TEXT EXCERPT:

American record producer

Nick Brophy is an American mixer, sound engineer, record producer and songwriter. The artists he has collaborated with and written for include Jason Aldean, the Rolling Stones, Avril Lavigne, Hootie & the Blowfish, Kenny Chesney, Carly Simon, Taylor Swift, Garbage and Everclear. His engineering credits include Everclear's platinum Sparkle and Fade, Avril Lavigne's 6× platinum Let Go and the Rolling Stones 4× platinum 40 Licks. His mixing credits include three consecutive #1 singles by Kip Moore; 2× platinum Somethin' 'Bout a Truck, certified gold Beer Money and platinum Hey Pretty Girl, as well as Jimmy Fallon's Blow Your Pants Off, for which he won a Grammy. His songwriting credits include recordings by Hootie & the Blowfish, Jason Aldean, Kenny Chesney and Rascal Flatts.

==History==
Brophy was born in St. Louis, Missouri but grew up all over the world. He spent time overseas in Japan, Greece, Egypt as well as many states in the U.S., eventually settling in Southern California. He began playing guitar at age 13 and was in several SoCal bands before joining Aircraft, a local band out of San Diego consisting of Ronnie Jones, Larry Madison, Rob Lamothe and Alan DeSilva. Aircraft relocated to Los Angeles where it performed shows at Hollywood's Whisky a Go Go, Troubadour, Gazzarri's, the Roxy and other venues. After disbanding in 1987, drummer Alan DeSilva contacted Lamothe and Brophy to form a new band.

==Career==

===Riverdogs===
In 1988, together with DeSilva and Lamothe, Brophy formed the Riverdogs. Then Whitesnake guitarist, Vivian Campbell was helping produce the group's demos and later left to join the Riverdogs. In February 1989, Riverdogs signed to Tony Martell's imprint label Epic Associated Records and began pre-production on its debut album “Riverdogs” which was released in June 1990. The album was critically lauded and received Holland's Edison Award for best hard rock album of 1991. Campbell left the band in November 1990 and later joined Def Leppard. After 2 follow-up albums, 1992's “Absolutely Live” and 1993's “Bone”, the Riverdogs disbanded. During the making of “Bone”, Brophy assumed the role of engineer and in 1994 began engineering at the newly built Rondor Music Publishing studios in West Los Angeles.

DATASET:
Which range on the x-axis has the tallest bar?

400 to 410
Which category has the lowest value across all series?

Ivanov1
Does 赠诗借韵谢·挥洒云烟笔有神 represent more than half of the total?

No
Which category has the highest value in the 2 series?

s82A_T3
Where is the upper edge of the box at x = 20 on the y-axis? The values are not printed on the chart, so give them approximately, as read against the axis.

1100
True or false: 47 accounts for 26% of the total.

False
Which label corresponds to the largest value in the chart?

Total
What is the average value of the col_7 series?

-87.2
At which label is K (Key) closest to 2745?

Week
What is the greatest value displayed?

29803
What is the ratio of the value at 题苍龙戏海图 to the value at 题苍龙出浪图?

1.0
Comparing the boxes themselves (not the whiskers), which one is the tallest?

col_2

THINGS TO DO:
a: Using the text on Nick Brophy, say whether each statement agrees with it. Answer yes or no, and quote the words that decide it.
(i) Brophy was born in San Diego.
(ii) The Riverdogs' debut album came out in June 1990.
(iii) Vivian Campbell left the Riverdogs to join Whitesnake.
b: According to the text on Nick Brophy, at what age did he begin playing guitar?
c: Retype the passage of the text on Nick Brophy starting with "Nick Brophy is" and going on through "and Rascal Flatts.".

ANSWERS FOR EACH ITEM:
a:
(i) No: "Brophy was born in St. Louis, Missouri"
(ii) Yes: "its debut album “Riverdogs” which was released in June 1990"
(iii) No: "Campbell left the band in November 1990 and later joined Def Leppard."

b: At age 13.

c:
Nick Brophy is an American mixer, sound engineer, record producer and songwriter. The artists he has collaborated with and written for include Jason Aldean, the Rolling Stones, Avril Lavigne, Hootie & the Blowfish, Kenny Chesney, Carly Simon, Taylor Swift, Garbage and Everclear. His engineering credits include Everclear's platinum Sparkle and Fade, Avril Lavigne's 6× platinum Let Go and the Rolling Stones 4× platinum 40 Licks. His mixing credits include three consecutive #1 singles by Kip Moore; 2× platinum Somethin' 'Bout a Truck, certified gold Beer Money and platinum Hey Pretty Girl, as well as Jimmy Fallon's Blow Your Pants Off, for which he won a Grammy. His songwriting credits include recordings by Hootie & the Blowfish, Jason Aldean, Kenny Chesney and Rascal Flatts.